The integrated iSCSI capability is a low-cost host connectivity option leveraging an existing IP/Ethernet infrastructure. The iSCSI technology helps to optimize the use of expensive storage and tape subsystems by fanning the scope of the storage network to midrange and low-end servers in a cost-effective manner. This integration represents the industry's first Fibre Channel and IP storage integrated solution in a highly available director platform. Low-end servers with departmental or workgroup applications can easily be integrated into the same storage network to provide easier access to corporate resources. Now workgroup applications are not tied to limited storage capacity or suffer from downtime caused during capacity upgrades. In addition, performance is not compromised, but rather now delivered at a much lower cost. Furthermore, iSCSI provides centralized, shared tape option, LAN-free, and server-less capable backup and recovery solutions for departmental or workgroup application.
It is clear that Cisco's intelligent storage network feature set coupled with a focus on data center availability requirements delivers a breadth of solutions unmatched in the industry today.
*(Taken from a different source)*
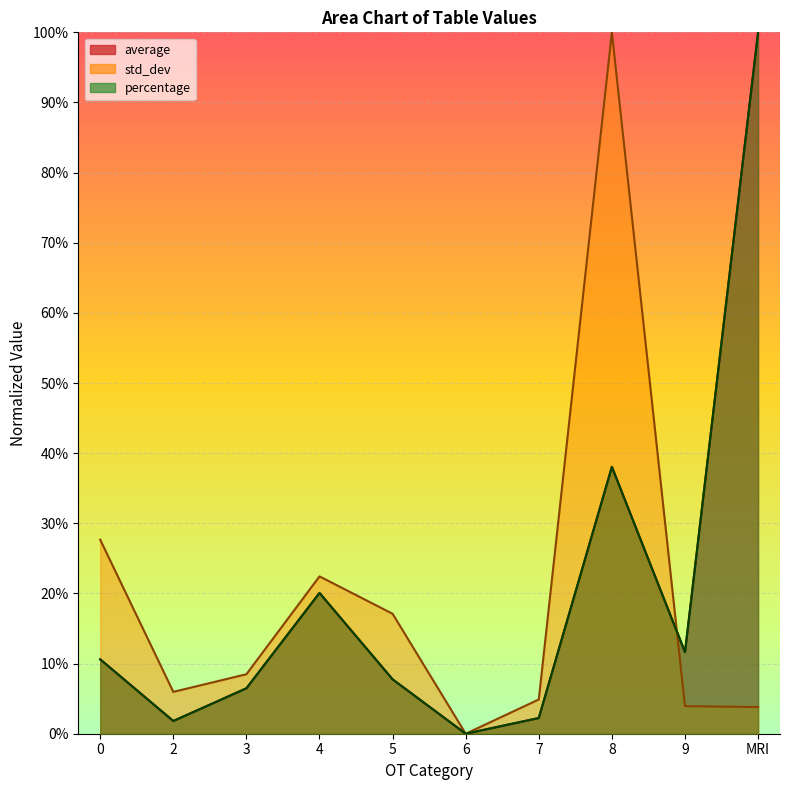

Reading left to right, extract all data points from this chart.

average: 0.1	0.0	0.1	0.2	0.1	0.0	0.0	0.4	0.1	1.0
std_dev: 0.3	0.1	0.1	0.2	0.2	0.0	0.0	1.0	0.0	0.0
percentage: 0.1	0.0	0.1	0.2	0.1	0.0	0.0	0.4	0.1	1.0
Cisco's products deliver enhanced management features to address enterprise concerns of reducing downtime caused by unplanned outages as well as planned upgrades. Technologies such as FCIP and iSCSI allow enterprises to reduce infrastructure costs while still providing integrated management across the two technologies.
Figure 6. DWDM and FCIP Provide Remote Replication Transport Over Varying Distances
Synchronous mirroring applications for disaster recovery are also provided via Cisco's DWDM solutions including products such as the ONS 15540 DWDM switch and the ONS 15454 SONET switch platforms. DWDM is ideal for reliable metro area connectivity between two data centers while SONET provides high TDM bandwidth over longer distances. Both technologies provide excellent transport options for remotely replicated data over Fibre Channel or FCIP. More information on Cisco's DWDM solutions can be found at Cisco's website: http://www.cisco.com/warp/public/44/jump/optical_platforms.shtml
SUMMARY
Cisco MDS 9000 Family of Multilayer Directors and Fabric Switches delivers a best-in-class solution for Disaster Recovery, backup and restore applications. With a rich mix of technology, Cisco MDS 9000 Family is well positioned to address the needs of low-end, mid-range, and high-end enterprises. Cisco 9000 Family provides an end-to-end solution for customers deploying multiple applications in a heterogeneous transport environment. The MDS 9000 Family provides a seamless migration for customers to deploy new technologies but also co-exist with legacy environments. Given the focus on performance, port density, investment protection, and management, the Cisco 9000 Family enables large-scale deployments of highly effective SAN based solutions.